- Action item -
Please retype the data in full and exactly; the pictures are not part of the copy.

- Available data -
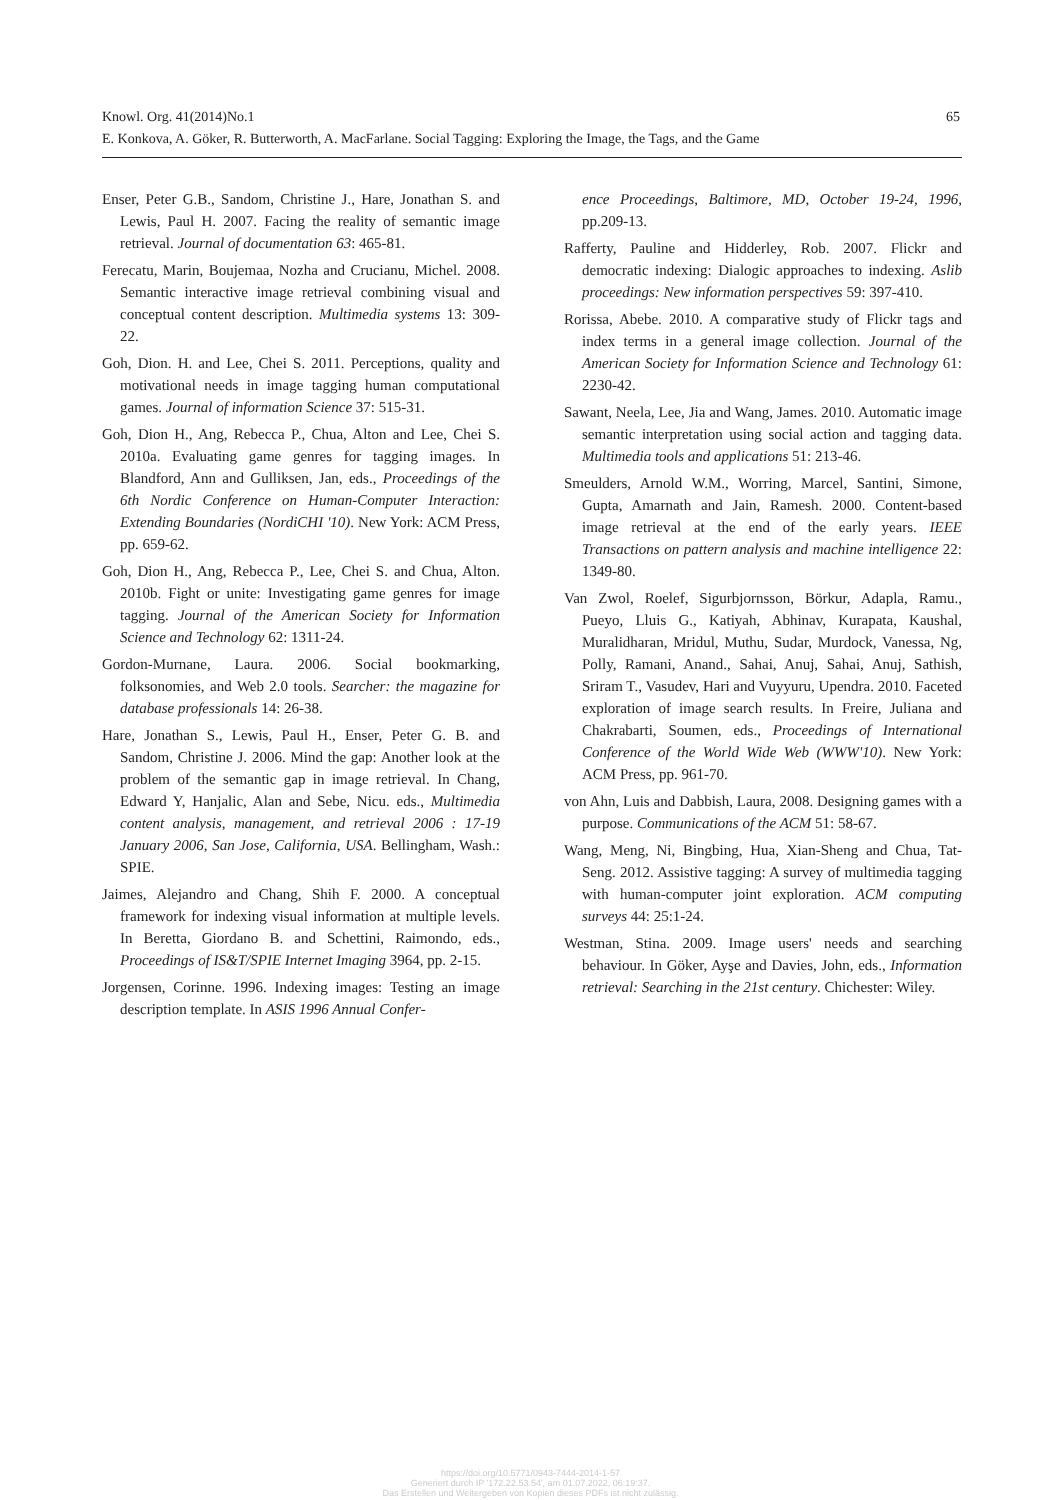Knowl. Org. 41(2014)No.1 65
E. Konkova, A. Göker, R. Butterworth, A. MacFarlane. Social Tagging: Exploring the Image, the Tags, and the Game
Enser, Peter G.B., Sandom, Christine J., Hare, Jonathan S. and Lewis, Paul H. 2007. Facing the reality of semantic image retrieval. Journal of documentation 63: 465-81.
Ferecatu, Marin, Boujemaa, Nozha and Crucianu, Michel. 2008. Semantic interactive image retrieval combining visual and conceptual content description. Multimedia systems 13: 309-22.
Goh, Dion. H. and Lee, Chei S. 2011. Perceptions, quality and motivational needs in image tagging human computational games. Journal of information Science 37: 515-31.
Goh, Dion H., Ang, Rebecca P., Chua, Alton and Lee, Chei S. 2010a. Evaluating game genres for tagging images. In Blandford, Ann and Gulliksen, Jan, eds., Proceedings of the 6th Nordic Conference on Human-Computer Interaction: Extending Boundaries (NordiCHI '10). New York: ACM Press, pp. 659-62.
Goh, Dion H., Ang, Rebecca P., Lee, Chei S. and Chua, Alton. 2010b. Fight or unite: Investigating game genres for image tagging. Journal of the American Society for Information Science and Technology 62: 1311-24.
Gordon-Murnane, Laura. 2006. Social bookmarking, folksonomies, and Web 2.0 tools. Searcher: the magazine for database professionals 14: 26-38.
Hare, Jonathan S., Lewis, Paul H., Enser, Peter G. B. and Sandom, Christine J. 2006. Mind the gap: Another look at the problem of the semantic gap in image retrieval. In Chang, Edward Y, Hanjalic, Alan and Sebe, Nicu. eds., Multimedia content analysis, management, and retrieval 2006 : 17-19 January 2006, San Jose, California, USA. Bellingham, Wash.: SPIE.
Jaimes, Alejandro and Chang, Shih F. 2000. A conceptual framework for indexing visual information at multiple levels. In Beretta, Giordano B. and Schettini, Raimondo, eds., Proceedings of IS&T/SPIE Internet Imaging 3964, pp. 2-15.
Jorgensen, Corinne. 1996. Indexing images: Testing an image description template. In ASIS 1996 Annual Confer-
ence Proceedings, Baltimore, MD, October 19-24, 1996, pp.209-13.
Rafferty, Pauline and Hidderley, Rob. 2007. Flickr and democratic indexing: Dialogic approaches to indexing. Aslib proceedings: New information perspectives 59: 397-410.
Rorissa, Abebe. 2010. A comparative study of Flickr tags and index terms in a general image collection. Journal of the American Society for Information Science and Technology 61: 2230-42.
Sawant, Neela, Lee, Jia and Wang, James. 2010. Automatic image semantic interpretation using social action and tagging data. Multimedia tools and applications 51: 213-46.
Smeulders, Arnold W.M., Worring, Marcel, Santini, Simone, Gupta, Amarnath and Jain, Ramesh. 2000. Content-based image retrieval at the end of the early years. IEEE Transactions on pattern analysis and machine intelligence 22: 1349-80.
Van Zwol, Roelef, Sigurbjornsson, Börkur, Adapla, Ramu., Pueyo, Lluis G., Katiyah, Abhinav, Kurapata, Kaushal, Muralidharan, Mridul, Muthu, Sudar, Murdock, Vanessa, Ng, Polly, Ramani, Anand., Sahai, Anuj, Sahai, Anuj, Sathish, Sriram T., Vasudev, Hari and Vuyyuru, Upendra. 2010. Faceted exploration of image search results. In Freire, Juliana and Chakrabarti, Soumen, eds., Proceedings of International Conference of the World Wide Web (WWW'10). New York: ACM Press, pp. 961-70.
von Ahn, Luis and Dabbish, Laura, 2008. Designing games with a purpose. Communications of the ACM 51: 58-67.
Wang, Meng, Ni, Bingbing, Hua, Xian-Sheng and Chua, Tat-Seng. 2012. Assistive tagging: A survey of multimedia tagging with human-computer joint exploration. ACM computing surveys 44: 25:1-24.
Westman, Stina. 2009. Image users' needs and searching behaviour. In Göker, Ayşe and Davies, John, eds., Information retrieval: Searching in the 21st century. Chichester: Wiley.
https://doi.org/10.5771/0943-7444-2014-1-57
Generiert durch IP '172.22.53.54', am 01.07.2022, 06:19:37.
Das Erstellen und Weitergeben von Kopien dieses PDFs ist nicht zulässig.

- The completed task -
Knowl. Org. 41(2014)No.1 65
E. Konkova, A. Göker, R. Butterworth, A. MacFarlane. Social Tagging: Exploring the Image, the Tags, and the Game
Enser, Peter G.B., Sandom, Christine J., Hare, Jonathan S. and Lewis, Paul H. 2007. Facing the reality of semantic image retrieval. Journal of documentation 63: 465-81.
Ferecatu, Marin, Boujemaa, Nozha and Crucianu, Michel. 2008. Semantic interactive image retrieval combining visual and conceptual content description. Multimedia systems 13: 309-22.
Goh, Dion. H. and Lee, Chei S. 2011. Perceptions, quality and motivational needs in image tagging human computational games. Journal of information Science 37: 515-31.
Goh, Dion H., Ang, Rebecca P., Chua, Alton and Lee, Chei S. 2010a. Evaluating game genres for tagging images. In Blandford, Ann and Gulliksen, Jan, eds., Proceedings of the 6th Nordic Conference on Human-Computer Interaction: Extending Boundaries (NordiCHI '10). New York: ACM Press, pp. 659-62.
Goh, Dion H., Ang, Rebecca P., Lee, Chei S. and Chua, Alton. 2010b. Fight or unite: Investigating game genres for image tagging. Journal of the American Society for Information Science and Technology 62: 1311-24.
Gordon-Murnane, Laura. 2006. Social bookmarking, folksonomies, and Web 2.0 tools. Searcher: the magazine for database professionals 14: 26-38.
Hare, Jonathan S., Lewis, Paul H., Enser, Peter G. B. and Sandom, Christine J. 2006. Mind the gap: Another look at the problem of the semantic gap in image retrieval. In Chang, Edward Y, Hanjalic, Alan and Sebe, Nicu. eds., Multimedia content analysis, management, and retrieval 2006 : 17-19 January 2006, San Jose, California, USA. Bellingham, Wash.: SPIE.
Jaimes, Alejandro and Chang, Shih F. 2000. A conceptual framework for indexing visual information at multiple levels. In Beretta, Giordano B. and Schettini, Raimondo, eds., Proceedings of IS&T/SPIE Internet Imaging 3964, pp. 2-15.
Jorgensen, Corinne. 1996. Indexing images: Testing an image description template. In ASIS 1996 Annual Confer-
ence Proceedings, Baltimore, MD, October 19-24, 1996, pp.209-13.
Rafferty, Pauline and Hidderley, Rob. 2007. Flickr and democratic indexing: Dialogic approaches to indexing. Aslib proceedings: New information perspectives 59: 397-410.
Rorissa, Abebe. 2010. A comparative study of Flickr tags and index terms in a general image collection. Journal of the American Society for Information Science and Technology 61: 2230-42.
Sawant, Neela, Lee, Jia and Wang, James. 2010. Automatic image semantic interpretation using social action and tagging data. Multimedia tools and applications 51: 213-46.
Smeulders, Arnold W.M., Worring, Marcel, Santini, Simone, Gupta, Amarnath and Jain, Ramesh. 2000. Content-based image retrieval at the end of the early years. IEEE Transactions on pattern analysis and machine intelligence 22: 1349-80.
Van Zwol, Roelef, Sigurbjornsson, Börkur, Adapla, Ramu., Pueyo, Lluis G., Katiyah, Abhinav, Kurapata, Kaushal, Muralidharan, Mridul, Muthu, Sudar, Murdock, Vanessa, Ng, Polly, Ramani, Anand., Sahai, Anuj, Sahai, Anuj, Sathish, Sriram T., Vasudev, Hari and Vuyyuru, Upendra. 2010. Faceted exploration of image search results. In Freire, Juliana and Chakrabarti, Soumen, eds., Proceedings of International Conference of the World Wide Web (WWW'10). New York: ACM Press, pp. 961-70.
von Ahn, Luis and Dabbish, Laura, 2008. Designing games with a purpose. Communications of the ACM 51: 58-67.
Wang, Meng, Ni, Bingbing, Hua, Xian-Sheng and Chua, Tat-Seng. 2012. Assistive tagging: A survey of multimedia tagging with human-computer joint exploration. ACM computing surveys 44: 25:1-24.
Westman, Stina. 2009. Image users' needs and searching behaviour. In Göker, Ayşe and Davies, John, eds., Information retrieval: Searching in the 21st century. Chichester: Wiley.
https://doi.org/10.5771/0943-7444-2014-1-57
Generiert durch IP '172.22.53.54', am 01.07.2022, 06:19:37.
Das Erstellen und Weitergeben von Kopien dieses PDFs ist nicht zulässig.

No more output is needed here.